Friday, September 30, 2011

Family Fiber Fest

The hot roar of summer has slowed to a slow, warm, autumn trickle.  Days are still shorts-and-sandals, but nights are fleece jackets and knit hats.  Mountainside maples burn cardinal-red by day, forest fires settle to smoke-laden valleys by night.  I love it.

We went camping last weekend, a much-needed break from working on the house and moving and all-around stress.  I feel refreshed, rejuvenated, and laughed when we came home to discover our storage unit had been left open all weekend.  I knew nothing would be missing, but still...don't think I would have cared.  One less thing to move.

I still have bits of summer to post...since Juniper and I came home from the Pacific it's been one-thing-after-another, but...you know.

Right back to it:

:: So...after a week at my mom's we drove on up to my family's 15th annual Family Fiber Fest, better known as FFF.  This is where my step-mom and my aunts (and a token "adopted" sister) on my dad's side all get together to knit, weave, sew, make jewelry, cards and exchange ideas.  This is not a bunch of grandma's getting together to gossip and crochet acrylic toilet paper covers.  They are serious, and what they make is nothing short of art.  Us cousins join the Fest when time and pocketbooks allow.  This year, there were two of us, plus my mom.  The first day consists of show-and-tell (showing off all things handmade in the last year), the exchange of handmade gifts, and a wee bit of champagne.

■ **EXERCISE INSTRUCTIONS**
1. From the Family Fiber Fest blog post above, list every craft the relatives gather to practice at the Fest.
2. Write a continuation of the Family Fiber Fest blog post, starting after its final sentence.

■ **PROVIDED RECORDS**

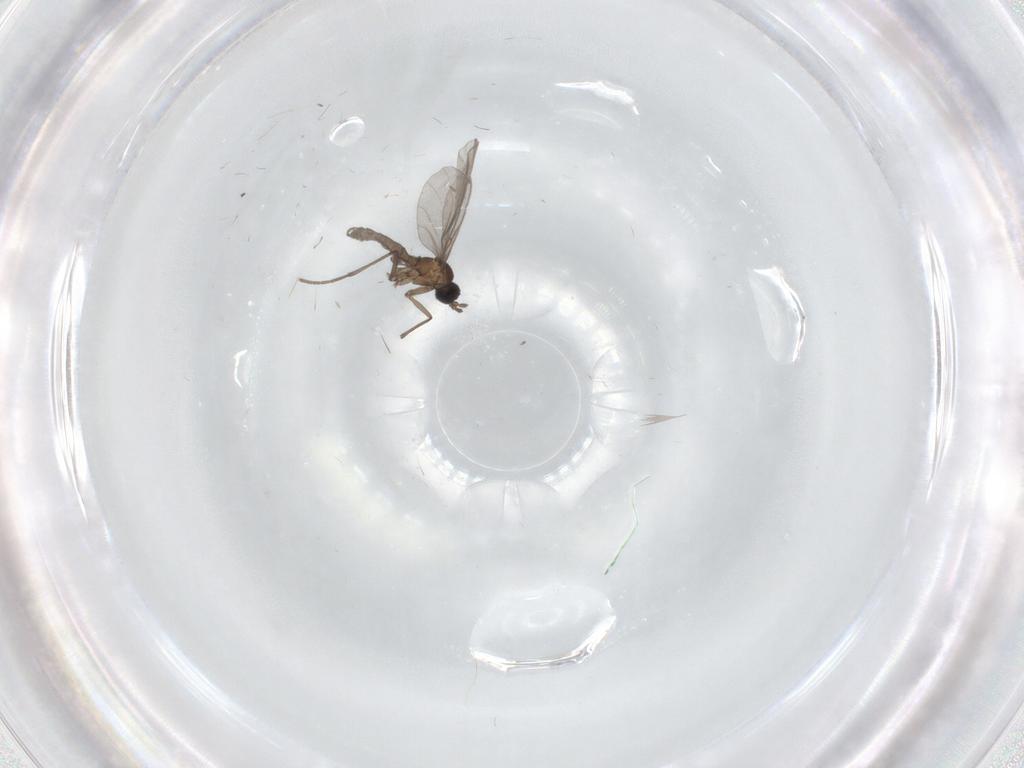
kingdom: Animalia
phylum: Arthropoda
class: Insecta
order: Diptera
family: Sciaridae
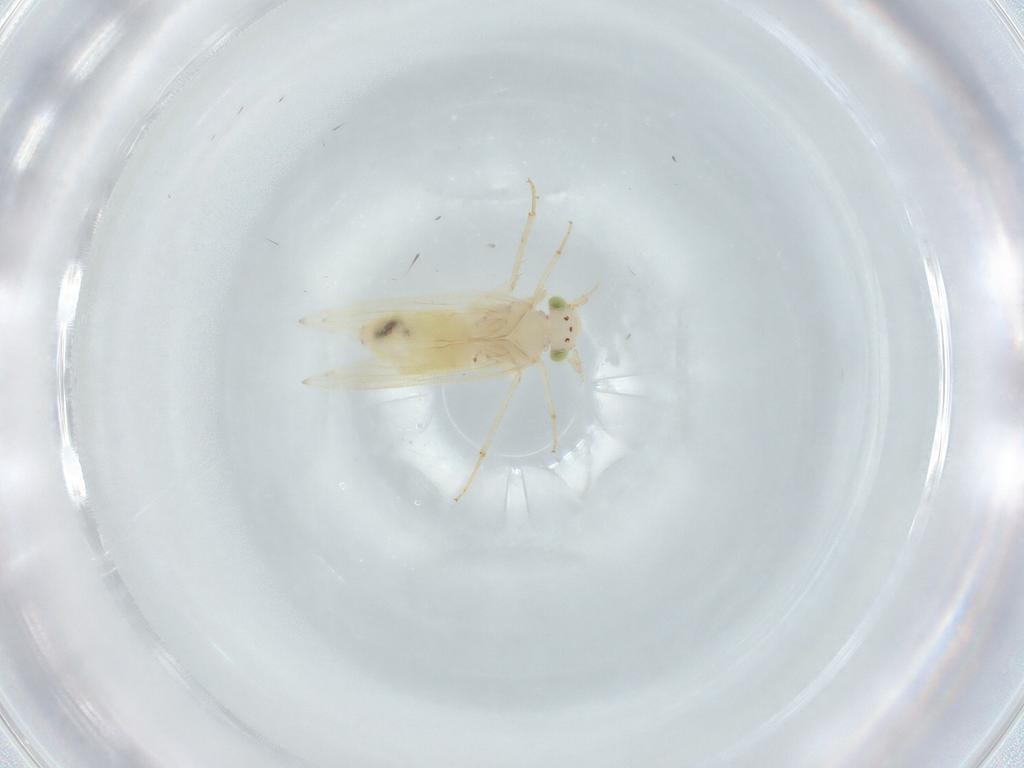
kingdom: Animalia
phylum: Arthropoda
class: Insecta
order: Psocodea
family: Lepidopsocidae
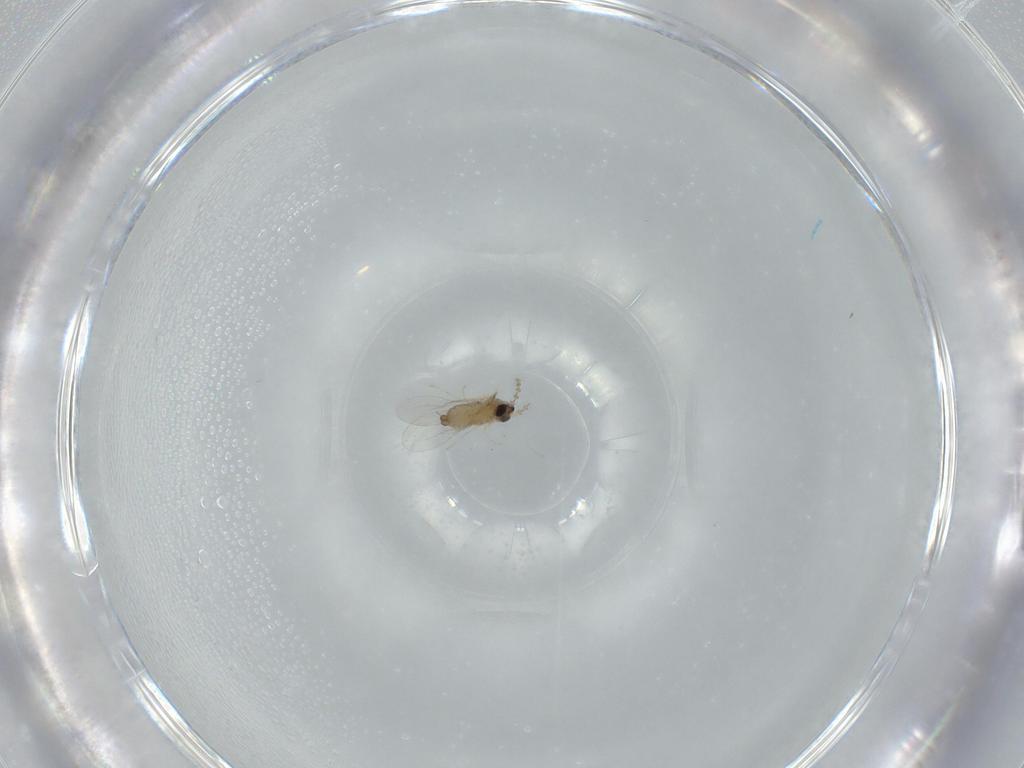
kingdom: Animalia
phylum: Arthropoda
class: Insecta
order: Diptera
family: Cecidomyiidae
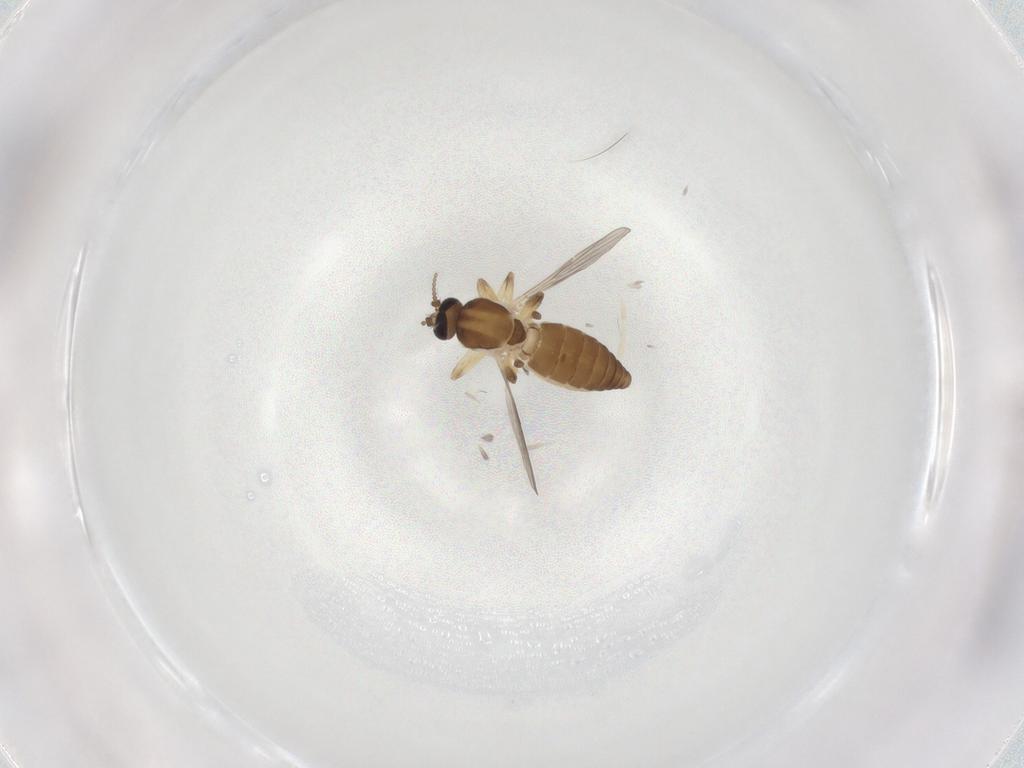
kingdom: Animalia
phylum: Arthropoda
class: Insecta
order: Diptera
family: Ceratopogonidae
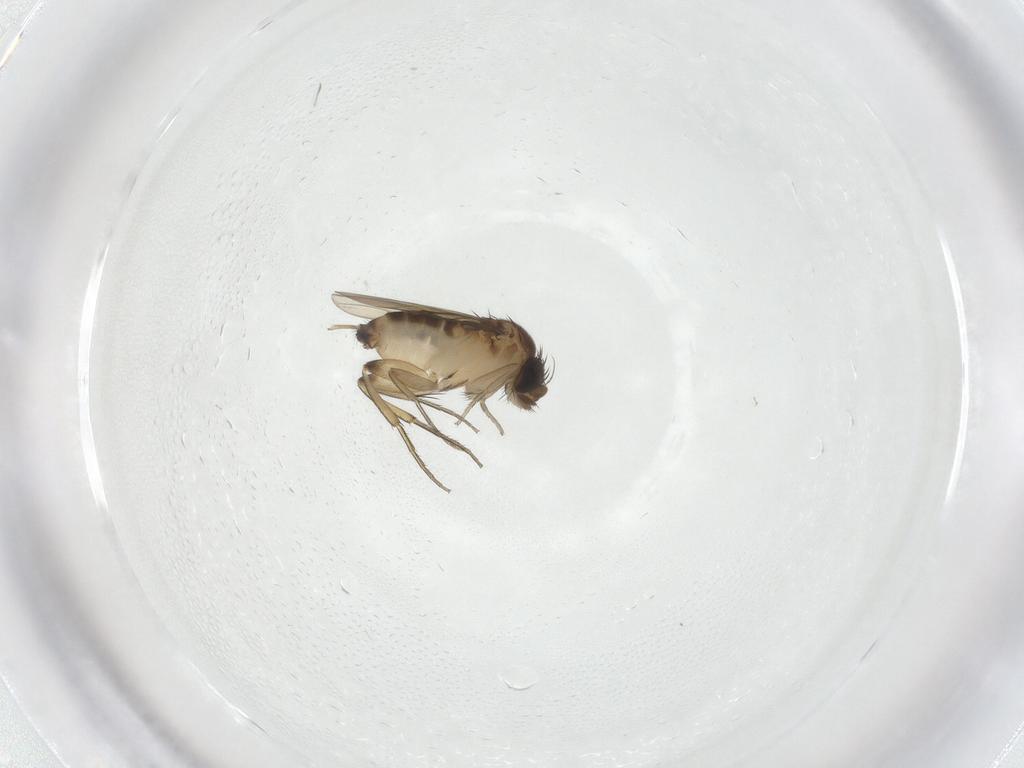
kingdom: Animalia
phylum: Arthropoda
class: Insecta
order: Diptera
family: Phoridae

■ **TASK RESPONSES**
1. Knitting, weaving, sewing, making jewelry, and making cards.

2.
And then, it's down to business:  
That's me, the super chubs preggo on the right ^.  You don't need to see my belly to know I'm pregnant because this time, my whole body is pregnant.  Oy.  I was all distraught about this for a while, but then realized that A) I am growing a whole new human being, and B) I only have two more months to be super chubs pregnant and the rest of my life to be something else.  (When I mentioned this to my husband, he said, Yeah, you can be super chubs and not pregnant.  Ha.  We've always been straight-up with each other.)   

:: Meals are shared and with that many women, there is never a shortage of food.

Check it out:  
That's my rya knot lap weaving project.  Juniper sometimes napped and other times fell into the hands of grandpa or grandma or one of many aunts and I actually got to work on some projects!
    Romping with grandma L.  

J bug completely distracting Aunt J from her own lap weaving project.  

Before we even arrived, my dad had gone and found a huge appliance box and made Juniper her own little house, complete with a window and sill.  Young June Bug is very lucky to have such a spunky, creative grandpa.  Plus, he was the only one nimble enough to climb in the box with her.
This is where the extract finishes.